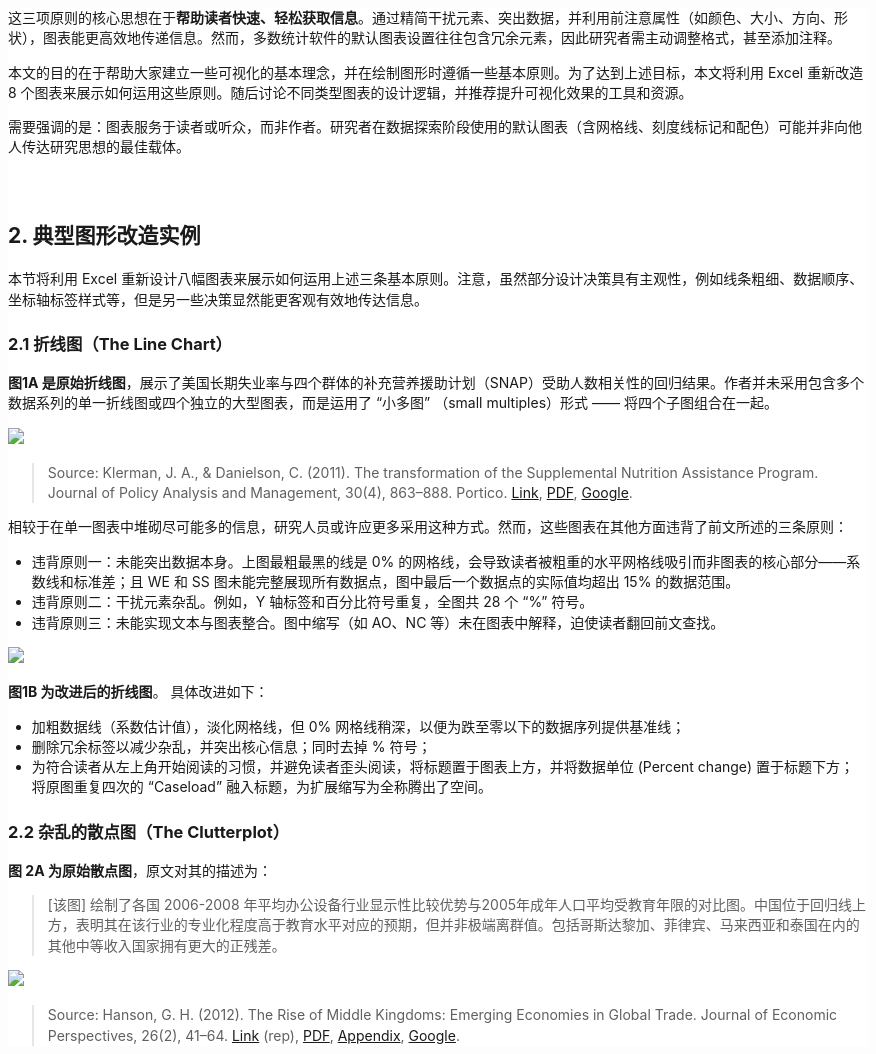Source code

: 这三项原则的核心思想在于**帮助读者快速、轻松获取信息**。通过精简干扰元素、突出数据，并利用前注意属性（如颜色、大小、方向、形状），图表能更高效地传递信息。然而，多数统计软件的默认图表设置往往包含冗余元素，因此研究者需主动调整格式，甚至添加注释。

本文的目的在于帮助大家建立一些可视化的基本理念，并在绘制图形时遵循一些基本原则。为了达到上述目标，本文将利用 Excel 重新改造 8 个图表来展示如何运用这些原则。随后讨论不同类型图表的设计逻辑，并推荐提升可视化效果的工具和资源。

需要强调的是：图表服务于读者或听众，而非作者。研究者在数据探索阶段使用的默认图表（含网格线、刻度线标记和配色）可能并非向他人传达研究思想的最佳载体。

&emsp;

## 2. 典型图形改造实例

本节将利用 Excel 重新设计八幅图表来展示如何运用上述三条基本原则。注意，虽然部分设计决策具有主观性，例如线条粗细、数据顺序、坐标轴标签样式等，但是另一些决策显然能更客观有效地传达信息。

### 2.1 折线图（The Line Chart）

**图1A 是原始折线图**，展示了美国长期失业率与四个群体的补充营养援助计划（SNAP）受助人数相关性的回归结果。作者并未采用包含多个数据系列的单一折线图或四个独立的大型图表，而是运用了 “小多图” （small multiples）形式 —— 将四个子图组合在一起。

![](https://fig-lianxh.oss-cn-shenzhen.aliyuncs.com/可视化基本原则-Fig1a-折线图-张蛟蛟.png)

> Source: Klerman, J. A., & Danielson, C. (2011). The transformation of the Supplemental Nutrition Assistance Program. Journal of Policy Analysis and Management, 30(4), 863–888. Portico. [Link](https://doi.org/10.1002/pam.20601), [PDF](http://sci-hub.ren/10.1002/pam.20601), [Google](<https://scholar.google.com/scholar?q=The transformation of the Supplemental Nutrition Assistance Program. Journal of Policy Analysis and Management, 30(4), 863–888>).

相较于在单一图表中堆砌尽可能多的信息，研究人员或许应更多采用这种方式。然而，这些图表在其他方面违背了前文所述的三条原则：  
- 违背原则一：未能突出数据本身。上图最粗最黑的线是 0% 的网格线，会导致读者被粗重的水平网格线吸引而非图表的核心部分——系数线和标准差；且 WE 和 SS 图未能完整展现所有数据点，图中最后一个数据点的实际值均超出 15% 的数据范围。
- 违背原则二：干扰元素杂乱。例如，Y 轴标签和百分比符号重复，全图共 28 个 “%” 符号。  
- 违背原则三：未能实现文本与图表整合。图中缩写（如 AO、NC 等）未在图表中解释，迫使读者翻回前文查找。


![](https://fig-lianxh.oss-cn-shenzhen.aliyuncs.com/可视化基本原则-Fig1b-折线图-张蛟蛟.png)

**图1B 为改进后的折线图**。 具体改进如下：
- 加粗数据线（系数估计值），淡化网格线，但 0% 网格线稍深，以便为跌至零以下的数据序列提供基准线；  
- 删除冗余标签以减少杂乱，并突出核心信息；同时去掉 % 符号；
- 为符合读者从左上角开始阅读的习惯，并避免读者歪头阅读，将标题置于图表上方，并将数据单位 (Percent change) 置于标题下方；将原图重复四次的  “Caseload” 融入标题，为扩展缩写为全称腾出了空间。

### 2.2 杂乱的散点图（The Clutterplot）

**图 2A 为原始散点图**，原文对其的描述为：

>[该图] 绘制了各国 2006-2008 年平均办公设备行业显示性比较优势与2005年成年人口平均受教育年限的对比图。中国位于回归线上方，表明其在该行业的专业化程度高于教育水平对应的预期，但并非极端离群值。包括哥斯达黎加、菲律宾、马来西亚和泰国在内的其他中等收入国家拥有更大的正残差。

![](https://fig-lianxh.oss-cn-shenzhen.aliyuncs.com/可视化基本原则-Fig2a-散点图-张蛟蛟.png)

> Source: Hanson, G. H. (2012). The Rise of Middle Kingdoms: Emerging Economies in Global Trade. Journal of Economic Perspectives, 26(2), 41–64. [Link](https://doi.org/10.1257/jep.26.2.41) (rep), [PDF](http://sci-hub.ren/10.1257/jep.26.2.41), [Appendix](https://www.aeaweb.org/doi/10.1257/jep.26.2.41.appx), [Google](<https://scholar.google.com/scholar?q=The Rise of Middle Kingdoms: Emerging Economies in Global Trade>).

# # # # # # #

Gather each line of the listing containing the word "可视化基本原则" and show it.

![](https://fig-lianxh.oss-cn-shenzhen.aliyuncs.com/可视化基本原则-Fig1a-折线图-张蛟蛟.png)
![](https://fig-lianxh.oss-cn-shenzhen.aliyuncs.com/可视化基本原则-Fig1b-折线图-张蛟蛟.png)
![](https://fig-lianxh.oss-cn-shenzhen.aliyuncs.com/可视化基本原则-Fig2a-散点图-张蛟蛟.png)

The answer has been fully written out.